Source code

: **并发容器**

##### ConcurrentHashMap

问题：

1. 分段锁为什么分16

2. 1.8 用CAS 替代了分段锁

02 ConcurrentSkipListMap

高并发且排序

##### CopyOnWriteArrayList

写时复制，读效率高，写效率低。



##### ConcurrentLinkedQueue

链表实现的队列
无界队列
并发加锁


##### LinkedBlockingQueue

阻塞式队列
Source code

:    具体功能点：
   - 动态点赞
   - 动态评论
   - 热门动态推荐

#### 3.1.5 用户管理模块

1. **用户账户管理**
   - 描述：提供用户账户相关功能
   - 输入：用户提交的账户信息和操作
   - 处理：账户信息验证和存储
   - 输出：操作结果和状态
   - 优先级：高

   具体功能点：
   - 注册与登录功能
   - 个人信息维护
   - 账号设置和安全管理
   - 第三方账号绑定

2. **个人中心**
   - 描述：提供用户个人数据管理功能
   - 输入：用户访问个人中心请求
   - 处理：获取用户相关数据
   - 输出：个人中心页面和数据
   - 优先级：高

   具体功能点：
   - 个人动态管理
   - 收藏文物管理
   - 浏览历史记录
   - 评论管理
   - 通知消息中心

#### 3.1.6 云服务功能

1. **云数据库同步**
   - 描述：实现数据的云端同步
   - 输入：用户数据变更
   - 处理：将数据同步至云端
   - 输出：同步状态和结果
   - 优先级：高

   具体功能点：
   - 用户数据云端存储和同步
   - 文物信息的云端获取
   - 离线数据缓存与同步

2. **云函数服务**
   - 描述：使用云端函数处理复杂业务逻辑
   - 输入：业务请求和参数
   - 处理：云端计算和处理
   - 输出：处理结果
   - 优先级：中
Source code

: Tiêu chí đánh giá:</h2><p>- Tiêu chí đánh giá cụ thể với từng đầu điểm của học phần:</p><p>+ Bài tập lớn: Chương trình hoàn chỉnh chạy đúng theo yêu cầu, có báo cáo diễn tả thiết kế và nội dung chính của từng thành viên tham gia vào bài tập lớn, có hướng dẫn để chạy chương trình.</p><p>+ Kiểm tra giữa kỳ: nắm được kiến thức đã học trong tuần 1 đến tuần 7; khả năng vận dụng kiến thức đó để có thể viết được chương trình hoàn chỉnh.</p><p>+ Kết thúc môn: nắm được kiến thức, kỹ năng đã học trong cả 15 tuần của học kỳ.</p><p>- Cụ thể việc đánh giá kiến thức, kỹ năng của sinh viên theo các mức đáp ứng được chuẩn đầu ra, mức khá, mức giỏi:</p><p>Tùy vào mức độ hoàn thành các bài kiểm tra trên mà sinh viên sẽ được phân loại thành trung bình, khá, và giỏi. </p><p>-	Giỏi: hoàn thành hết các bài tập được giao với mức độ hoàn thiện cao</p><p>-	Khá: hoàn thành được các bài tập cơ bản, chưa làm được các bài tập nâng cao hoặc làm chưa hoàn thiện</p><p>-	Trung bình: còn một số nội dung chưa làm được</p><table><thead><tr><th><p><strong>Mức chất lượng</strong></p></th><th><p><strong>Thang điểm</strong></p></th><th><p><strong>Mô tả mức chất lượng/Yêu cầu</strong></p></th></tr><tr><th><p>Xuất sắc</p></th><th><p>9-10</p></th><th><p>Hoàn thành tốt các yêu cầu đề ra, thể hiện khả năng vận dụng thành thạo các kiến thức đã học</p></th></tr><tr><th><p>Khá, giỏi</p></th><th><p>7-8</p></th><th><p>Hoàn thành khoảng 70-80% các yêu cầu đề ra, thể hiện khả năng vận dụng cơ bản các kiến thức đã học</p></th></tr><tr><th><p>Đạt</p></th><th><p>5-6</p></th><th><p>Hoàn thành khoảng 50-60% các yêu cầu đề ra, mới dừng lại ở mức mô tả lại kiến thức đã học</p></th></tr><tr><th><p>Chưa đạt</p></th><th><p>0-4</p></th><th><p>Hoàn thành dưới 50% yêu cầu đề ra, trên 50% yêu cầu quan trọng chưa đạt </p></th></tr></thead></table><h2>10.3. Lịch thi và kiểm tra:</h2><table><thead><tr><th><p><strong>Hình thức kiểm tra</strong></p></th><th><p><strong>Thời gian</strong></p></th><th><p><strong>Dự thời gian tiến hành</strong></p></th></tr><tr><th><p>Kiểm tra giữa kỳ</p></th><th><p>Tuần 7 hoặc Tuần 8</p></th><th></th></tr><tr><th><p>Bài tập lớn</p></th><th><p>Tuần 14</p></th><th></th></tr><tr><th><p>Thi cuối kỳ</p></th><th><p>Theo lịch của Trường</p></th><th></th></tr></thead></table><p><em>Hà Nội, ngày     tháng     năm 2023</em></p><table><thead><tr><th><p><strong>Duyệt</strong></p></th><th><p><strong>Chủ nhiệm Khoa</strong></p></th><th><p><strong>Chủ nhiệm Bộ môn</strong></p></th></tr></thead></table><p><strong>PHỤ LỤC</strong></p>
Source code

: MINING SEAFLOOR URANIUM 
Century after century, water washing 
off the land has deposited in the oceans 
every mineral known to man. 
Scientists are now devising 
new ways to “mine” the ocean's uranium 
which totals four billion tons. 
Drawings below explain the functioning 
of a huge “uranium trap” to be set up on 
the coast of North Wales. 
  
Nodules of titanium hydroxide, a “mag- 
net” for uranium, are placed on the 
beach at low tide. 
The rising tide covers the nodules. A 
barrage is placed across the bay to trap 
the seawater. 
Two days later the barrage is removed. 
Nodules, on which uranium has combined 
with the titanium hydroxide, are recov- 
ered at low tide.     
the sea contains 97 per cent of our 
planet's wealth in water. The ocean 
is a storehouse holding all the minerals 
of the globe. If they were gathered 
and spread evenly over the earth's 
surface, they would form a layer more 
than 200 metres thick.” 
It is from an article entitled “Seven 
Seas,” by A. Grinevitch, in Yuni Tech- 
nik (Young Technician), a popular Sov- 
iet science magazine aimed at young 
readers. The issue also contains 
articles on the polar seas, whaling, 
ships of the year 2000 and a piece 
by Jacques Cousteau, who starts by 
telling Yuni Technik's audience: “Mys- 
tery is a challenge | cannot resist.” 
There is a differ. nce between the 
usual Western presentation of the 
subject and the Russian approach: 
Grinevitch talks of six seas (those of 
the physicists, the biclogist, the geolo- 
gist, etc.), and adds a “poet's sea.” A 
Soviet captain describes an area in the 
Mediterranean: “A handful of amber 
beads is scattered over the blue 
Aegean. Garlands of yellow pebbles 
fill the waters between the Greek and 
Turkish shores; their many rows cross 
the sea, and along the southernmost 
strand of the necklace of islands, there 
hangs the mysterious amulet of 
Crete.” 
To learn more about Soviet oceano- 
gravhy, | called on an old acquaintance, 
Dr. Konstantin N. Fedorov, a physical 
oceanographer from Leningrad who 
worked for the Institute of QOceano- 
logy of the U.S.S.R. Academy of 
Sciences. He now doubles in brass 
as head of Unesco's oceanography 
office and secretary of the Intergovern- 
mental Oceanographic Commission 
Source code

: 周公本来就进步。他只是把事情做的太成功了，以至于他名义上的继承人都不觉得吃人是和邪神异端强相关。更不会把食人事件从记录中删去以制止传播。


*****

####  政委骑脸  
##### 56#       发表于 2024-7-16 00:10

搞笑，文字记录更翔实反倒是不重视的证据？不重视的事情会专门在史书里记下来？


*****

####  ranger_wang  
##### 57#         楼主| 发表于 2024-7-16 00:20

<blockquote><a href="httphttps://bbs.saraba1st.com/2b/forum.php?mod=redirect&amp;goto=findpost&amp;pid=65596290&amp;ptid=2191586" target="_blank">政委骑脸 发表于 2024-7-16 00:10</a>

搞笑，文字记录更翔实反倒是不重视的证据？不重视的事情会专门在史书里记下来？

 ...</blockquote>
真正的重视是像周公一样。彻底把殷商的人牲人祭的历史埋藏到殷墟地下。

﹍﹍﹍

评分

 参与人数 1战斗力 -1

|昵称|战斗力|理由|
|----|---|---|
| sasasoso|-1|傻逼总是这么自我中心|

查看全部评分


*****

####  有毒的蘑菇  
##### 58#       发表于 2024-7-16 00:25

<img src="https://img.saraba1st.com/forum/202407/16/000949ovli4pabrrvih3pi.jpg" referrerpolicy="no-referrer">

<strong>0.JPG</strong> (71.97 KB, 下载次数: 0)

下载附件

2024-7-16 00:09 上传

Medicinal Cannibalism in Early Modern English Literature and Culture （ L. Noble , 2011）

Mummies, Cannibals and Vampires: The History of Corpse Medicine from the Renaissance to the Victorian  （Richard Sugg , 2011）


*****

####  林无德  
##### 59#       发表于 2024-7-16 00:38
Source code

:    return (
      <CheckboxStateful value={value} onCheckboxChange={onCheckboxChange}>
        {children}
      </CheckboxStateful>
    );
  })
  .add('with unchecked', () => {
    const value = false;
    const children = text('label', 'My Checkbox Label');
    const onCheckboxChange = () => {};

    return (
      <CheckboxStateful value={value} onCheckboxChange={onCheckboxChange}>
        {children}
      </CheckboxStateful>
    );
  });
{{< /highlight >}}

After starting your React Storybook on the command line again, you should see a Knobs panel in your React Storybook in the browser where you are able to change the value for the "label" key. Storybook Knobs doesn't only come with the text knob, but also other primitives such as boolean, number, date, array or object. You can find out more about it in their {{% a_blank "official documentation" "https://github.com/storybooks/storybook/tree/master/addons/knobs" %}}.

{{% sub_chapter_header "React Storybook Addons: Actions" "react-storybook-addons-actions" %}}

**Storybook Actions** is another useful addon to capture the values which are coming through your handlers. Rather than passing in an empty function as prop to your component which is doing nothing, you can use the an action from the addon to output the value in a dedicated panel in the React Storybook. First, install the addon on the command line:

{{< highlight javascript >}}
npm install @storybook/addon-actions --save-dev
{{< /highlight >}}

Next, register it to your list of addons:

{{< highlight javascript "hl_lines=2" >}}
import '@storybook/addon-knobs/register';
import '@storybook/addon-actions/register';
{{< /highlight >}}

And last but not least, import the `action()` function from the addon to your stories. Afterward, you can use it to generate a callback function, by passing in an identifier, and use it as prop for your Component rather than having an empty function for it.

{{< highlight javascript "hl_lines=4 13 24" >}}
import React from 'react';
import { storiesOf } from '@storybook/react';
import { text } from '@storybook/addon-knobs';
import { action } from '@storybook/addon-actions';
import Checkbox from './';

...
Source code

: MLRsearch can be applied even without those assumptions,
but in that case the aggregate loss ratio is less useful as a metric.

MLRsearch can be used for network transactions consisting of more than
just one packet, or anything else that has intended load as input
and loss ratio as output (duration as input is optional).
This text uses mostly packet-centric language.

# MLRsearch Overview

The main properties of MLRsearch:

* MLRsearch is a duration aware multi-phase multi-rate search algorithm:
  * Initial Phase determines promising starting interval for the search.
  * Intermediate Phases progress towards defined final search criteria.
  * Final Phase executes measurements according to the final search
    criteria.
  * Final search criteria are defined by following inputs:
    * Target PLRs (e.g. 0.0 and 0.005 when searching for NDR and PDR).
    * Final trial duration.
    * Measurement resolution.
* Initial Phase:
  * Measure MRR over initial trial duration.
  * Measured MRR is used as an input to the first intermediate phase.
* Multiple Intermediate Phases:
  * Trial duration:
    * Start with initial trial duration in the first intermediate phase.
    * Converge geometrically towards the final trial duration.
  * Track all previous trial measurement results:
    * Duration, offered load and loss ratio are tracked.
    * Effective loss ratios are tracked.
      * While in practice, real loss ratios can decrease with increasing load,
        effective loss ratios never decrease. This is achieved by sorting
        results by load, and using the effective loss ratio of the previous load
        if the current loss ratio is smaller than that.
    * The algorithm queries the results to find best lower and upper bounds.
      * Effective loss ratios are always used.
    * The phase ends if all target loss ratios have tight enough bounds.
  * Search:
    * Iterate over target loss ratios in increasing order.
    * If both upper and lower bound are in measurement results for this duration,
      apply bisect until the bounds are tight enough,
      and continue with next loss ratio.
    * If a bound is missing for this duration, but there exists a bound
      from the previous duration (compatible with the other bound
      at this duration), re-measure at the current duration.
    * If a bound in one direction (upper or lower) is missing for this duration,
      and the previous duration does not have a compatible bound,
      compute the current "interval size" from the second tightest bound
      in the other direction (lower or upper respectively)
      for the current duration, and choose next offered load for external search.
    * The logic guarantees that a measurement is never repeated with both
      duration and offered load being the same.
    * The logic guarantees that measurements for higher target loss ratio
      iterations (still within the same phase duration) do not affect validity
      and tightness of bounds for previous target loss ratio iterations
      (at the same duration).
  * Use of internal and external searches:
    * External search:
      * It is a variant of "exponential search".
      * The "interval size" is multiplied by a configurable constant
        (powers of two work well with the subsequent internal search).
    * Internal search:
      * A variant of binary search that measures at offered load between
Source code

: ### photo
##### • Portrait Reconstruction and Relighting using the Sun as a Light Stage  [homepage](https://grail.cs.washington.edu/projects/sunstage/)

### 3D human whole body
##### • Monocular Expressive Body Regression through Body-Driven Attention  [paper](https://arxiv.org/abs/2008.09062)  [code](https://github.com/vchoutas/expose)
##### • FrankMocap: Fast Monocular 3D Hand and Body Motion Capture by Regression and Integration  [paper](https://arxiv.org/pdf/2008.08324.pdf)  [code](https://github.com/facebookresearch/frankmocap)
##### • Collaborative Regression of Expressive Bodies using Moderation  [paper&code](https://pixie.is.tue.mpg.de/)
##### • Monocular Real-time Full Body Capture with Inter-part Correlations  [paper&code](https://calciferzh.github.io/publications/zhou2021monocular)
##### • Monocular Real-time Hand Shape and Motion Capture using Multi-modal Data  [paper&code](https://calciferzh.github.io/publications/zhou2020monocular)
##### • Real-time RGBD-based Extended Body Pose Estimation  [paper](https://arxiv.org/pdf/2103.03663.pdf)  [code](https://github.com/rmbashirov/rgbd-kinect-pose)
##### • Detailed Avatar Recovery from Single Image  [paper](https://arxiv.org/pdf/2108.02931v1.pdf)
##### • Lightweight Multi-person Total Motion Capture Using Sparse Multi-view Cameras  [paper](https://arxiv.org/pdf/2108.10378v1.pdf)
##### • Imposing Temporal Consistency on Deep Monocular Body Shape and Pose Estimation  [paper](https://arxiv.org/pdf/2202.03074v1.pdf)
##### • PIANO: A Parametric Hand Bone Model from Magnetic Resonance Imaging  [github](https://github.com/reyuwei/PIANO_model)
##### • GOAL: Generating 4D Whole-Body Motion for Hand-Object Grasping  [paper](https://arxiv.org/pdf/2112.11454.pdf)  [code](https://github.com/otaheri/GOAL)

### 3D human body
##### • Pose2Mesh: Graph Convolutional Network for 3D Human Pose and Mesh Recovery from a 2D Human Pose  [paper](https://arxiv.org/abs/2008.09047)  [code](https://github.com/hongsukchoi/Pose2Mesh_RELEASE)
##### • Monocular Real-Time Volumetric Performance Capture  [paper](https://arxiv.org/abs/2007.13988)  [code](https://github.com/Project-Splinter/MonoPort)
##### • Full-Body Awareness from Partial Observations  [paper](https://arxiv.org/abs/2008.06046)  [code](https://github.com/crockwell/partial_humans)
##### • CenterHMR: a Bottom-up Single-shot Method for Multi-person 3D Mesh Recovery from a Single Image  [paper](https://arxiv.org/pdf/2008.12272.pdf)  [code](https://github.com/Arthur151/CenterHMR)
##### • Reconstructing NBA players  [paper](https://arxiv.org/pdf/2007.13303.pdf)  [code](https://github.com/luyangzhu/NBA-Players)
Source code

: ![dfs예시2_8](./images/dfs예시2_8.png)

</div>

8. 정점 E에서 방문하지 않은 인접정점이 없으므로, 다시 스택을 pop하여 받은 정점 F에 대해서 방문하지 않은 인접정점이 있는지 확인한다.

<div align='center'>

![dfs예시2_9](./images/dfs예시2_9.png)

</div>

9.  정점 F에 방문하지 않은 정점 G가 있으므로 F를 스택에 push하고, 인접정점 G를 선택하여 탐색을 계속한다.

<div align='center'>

== == ==

What is needed: Whenever a line of the entries contains the string "iterations", copy that line.

Worked solution:
      iterations (still within the same phase duration) do not affect validity
      and tightness of bounds for previous target loss ratio iterations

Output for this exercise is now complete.